> **Brief**
Each line below must be set down exactly; omit any image you find.

> **Extracted information**
▼▼▼
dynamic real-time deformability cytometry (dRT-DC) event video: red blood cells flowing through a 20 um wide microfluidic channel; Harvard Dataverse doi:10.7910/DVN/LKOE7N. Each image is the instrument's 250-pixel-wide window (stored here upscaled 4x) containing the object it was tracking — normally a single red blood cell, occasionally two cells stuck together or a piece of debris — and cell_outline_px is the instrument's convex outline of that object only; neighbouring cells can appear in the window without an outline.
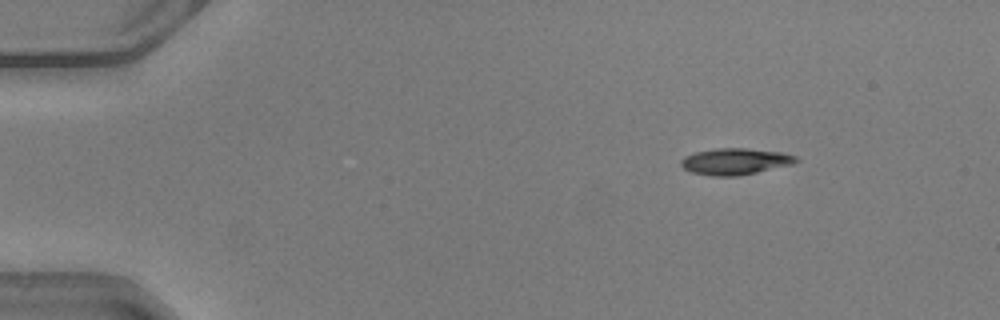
{"species": "common noctule bat (a hibernating species)", "species_latin": "Nyctalus noctula", "temperature_condition": "warm", "stored_images_in_passage": 44, "camera_frame_rate_fps": 3000, "um_per_image_px": 0.085, "animal": {"sex": "male", "body_mass_g": 20.5, "forearm_length_mm": 52.5}, "frame": {"image": 1, "passage_image": 1, "time_ms": 0.0, "image_size_px": [1000, 320], "cell_outline_px": [[800, 160], [792, 164], [756, 172], [736, 176], [712, 176], [692, 172], [684, 168], [680, 164], [680, 160], [684, 156], [696, 152], [716, 148], [748, 148], [784, 152], [796, 156]], "centroid_in_image_um": [62.5, 13.71], "position_along_channel_um": 22.5, "area_um2": 17.74}}
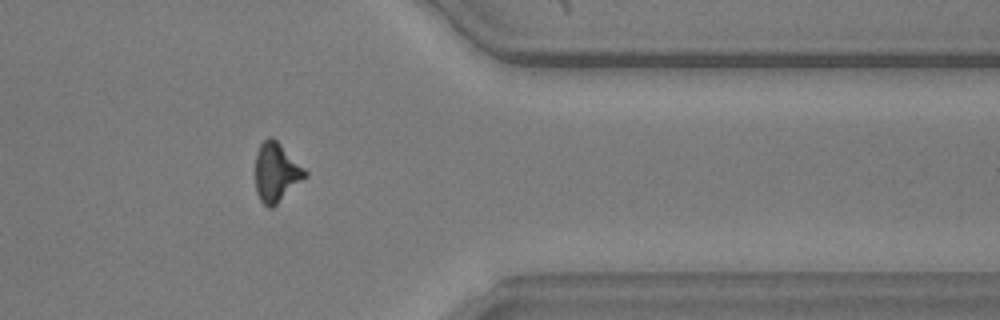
{"frame": {"image": 2, "passage_image": 35, "time_ms": 11.333, "image_size_px": [1000, 320], "cell_outline_px": [[308, 176], [272, 208], [268, 208], [260, 200], [256, 192], [256, 156], [260, 144], [268, 136], [272, 136], [308, 172]], "centroid_in_image_um": [23.49, 14.66], "position_along_channel_um": 387.9, "area_um2": 16.99}}
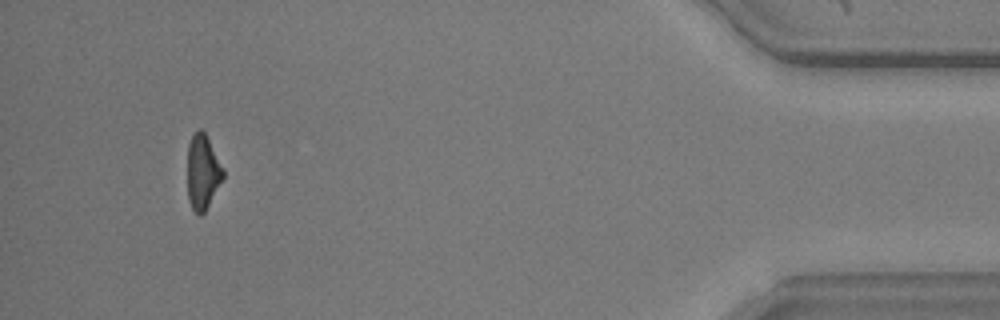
{"frame": {"image": 3, "passage_image": 41, "time_ms": 13.333, "image_size_px": [1000, 320], "cell_outline_px": [[224, 176], [204, 212], [200, 216], [192, 208], [188, 200], [188, 144], [192, 136], [200, 128], [204, 132], [224, 172]], "centroid_in_image_um": [17.2, 14.64], "position_along_channel_um": 418.0, "area_um2": 14.97}, "authors_computed_cell_mechanics": {"area_um2": 17.3978, "velocity_mm_per_s": 4.1306, "shape_relaxation_time_tau1_ms": 3.3504, "shape_relaxation_time_tau2_ms": 3.2442, "deformation_change_tau1": 0.1809, "deformation_change_tau2": 0.1342}}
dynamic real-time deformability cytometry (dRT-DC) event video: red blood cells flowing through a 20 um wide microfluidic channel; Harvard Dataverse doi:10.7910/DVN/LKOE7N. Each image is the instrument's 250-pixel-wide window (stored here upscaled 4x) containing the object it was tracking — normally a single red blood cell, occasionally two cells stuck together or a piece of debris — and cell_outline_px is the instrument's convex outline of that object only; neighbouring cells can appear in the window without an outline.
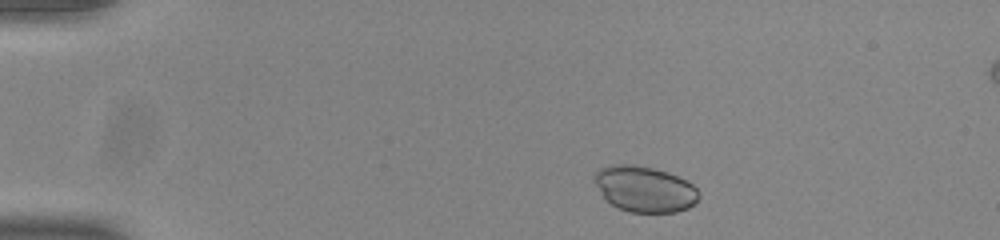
{"species": "common noctule bat (a hibernating species)", "species_latin": "Nyctalus noctula", "temperature_condition": "room temperature", "stored_images_in_passage": 47, "camera_frame_rate_fps": 3000, "um_per_image_px": 0.085, "animal": {"sex": "male", "body_mass_g": 20.0, "forearm_length_mm": 53.3}, "frame": {"image": 1, "passage_image": 4, "time_ms": 1.0, "image_size_px": [1000, 240], "cell_outline_px": [[700, 196], [688, 208], [676, 212], [628, 212], [616, 208], [604, 196], [592, 180], [596, 172], [600, 168], [612, 164], [632, 164], [652, 168], [668, 172], [692, 184], [696, 188]], "centroid_in_image_um": [54.77, 16.06], "position_along_channel_um": 30.2, "area_um2": 27.74}}
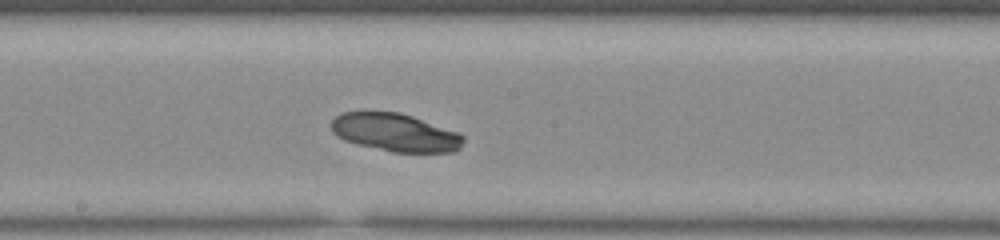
{"frame": {"image": 2, "passage_image": 24, "time_ms": 7.667, "image_size_px": [1000, 240], "cell_outline_px": [[464, 140], [460, 148], [456, 152], [392, 152], [344, 140], [336, 136], [332, 132], [332, 120], [340, 112], [400, 112], [460, 132], [464, 136]], "centroid_in_image_um": [33.64, 11.26], "position_along_channel_um": 214.6, "area_um2": 29.25}}
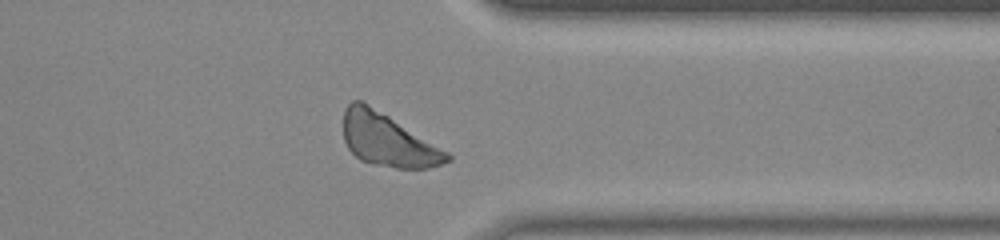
▲▲▲
> **Output**
dynamic real-time deformability cytometry (dRT-DC) event video: red blood cells flowing through a 20 um wide microfluidic channel; Harvard Dataverse doi:10.7910/DVN/LKOE7N. Each image is the instrument's 250-pixel-wide window (stored here upscaled 4x) containing the object it was tracking — normally a single red blood cell, occasionally two cells stuck together or a piece of debris — and cell_outline_px is the instrument's convex outline of that object only; neighbouring cells can appear in the window without an outline.
{"species": "common noctule bat (a hibernating species)", "species_latin": "Nyctalus noctula", "temperature_condition": "warm", "stored_images_in_passage": 44, "camera_frame_rate_fps": 3000, "um_per_image_px": 0.085, "animal": {"sex": "male", "body_mass_g": 20.5, "forearm_length_mm": 52.5}, "frame": {"image": 1, "passage_image": 1, "time_ms": 0.0, "image_size_px": [1000, 320], "cell_outline_px": [[800, 160], [792, 164], [756, 172], [736, 176], [712, 176], [692, 172], [684, 168], [680, 164], [680, 160], [684, 156], [696, 152], [716, 148], [748, 148], [784, 152], [796, 156]], "centroid_in_image_um": [62.5, 13.71], "position_along_channel_um": 22.5, "area_um2": 17.74}}
{"frame": {"image": 2, "passage_image": 35, "time_ms": 11.333, "image_size_px": [1000, 320], "cell_outline_px": [[308, 176], [272, 208], [268, 208], [260, 200], [256, 192], [256, 156], [260, 144], [268, 136], [272, 136], [308, 172]], "centroid_in_image_um": [23.49, 14.66], "position_along_channel_um": 387.9, "area_um2": 16.99}}
{"frame": {"image": 3, "passage_image": 41, "time_ms": 13.333, "image_size_px": [1000, 320], "cell_outline_px": [[224, 176], [204, 212], [200, 216], [192, 208], [188, 200], [188, 144], [192, 136], [200, 128], [204, 132], [224, 172]], "centroid_in_image_um": [17.2, 14.64], "position_along_channel_um": 418.0, "area_um2": 14.97}, "authors_computed_cell_mechanics": {"area_um2": 17.3978, "velocity_mm_per_s": 4.1306, "shape_relaxation_time_tau1_ms": 3.3504, "shape_relaxation_time_tau2_ms": 3.2442, "deformation_change_tau1": 0.1809, "deformation_change_tau2": 0.1342}}
dynamic real-time deformability cytometry (dRT-DC) event video: red blood cells flowing through a 20 um wide microfluidic channel; Harvard Dataverse doi:10.7910/DVN/LKOE7N. Each image is the instrument's 250-pixel-wide window (stored here upscaled 4x) containing the object it was tracking — normally a single red blood cell, occasionally two cells stuck together or a piece of debris — and cell_outline_px is the instrument's convex outline of that object only; neighbouring cells can appear in the window without an outline.
{"species": "common noctule bat (a hibernating species)", "species_latin": "Nyctalus noctula", "temperature_condition": "room temperature", "stored_images_in_passage": 47, "camera_frame_rate_fps": 3000, "um_per_image_px": 0.085, "animal": {"sex": "male", "body_mass_g": 20.0, "forearm_length_mm": 53.3}, "frame": {"image": 1, "passage_image": 4, "time_ms": 1.0, "image_size_px": [1000, 240], "cell_outline_px": [[700, 196], [688, 208], [676, 212], [628, 212], [616, 208], [604, 196], [592, 180], [596, 172], [600, 168], [612, 164], [632, 164], [652, 168], [668, 172], [692, 184], [696, 188]], "centroid_in_image_um": [54.77, 16.06], "position_along_channel_um": 30.2, "area_um2": 27.74}}
{"frame": {"image": 2, "passage_image": 24, "time_ms": 7.667, "image_size_px": [1000, 240], "cell_outline_px": [[464, 140], [460, 148], [456, 152], [392, 152], [344, 140], [336, 136], [332, 132], [332, 120], [340, 112], [400, 112], [460, 132], [464, 136]], "centroid_in_image_um": [33.64, 11.26], "position_along_channel_um": 214.6, "area_um2": 29.25}}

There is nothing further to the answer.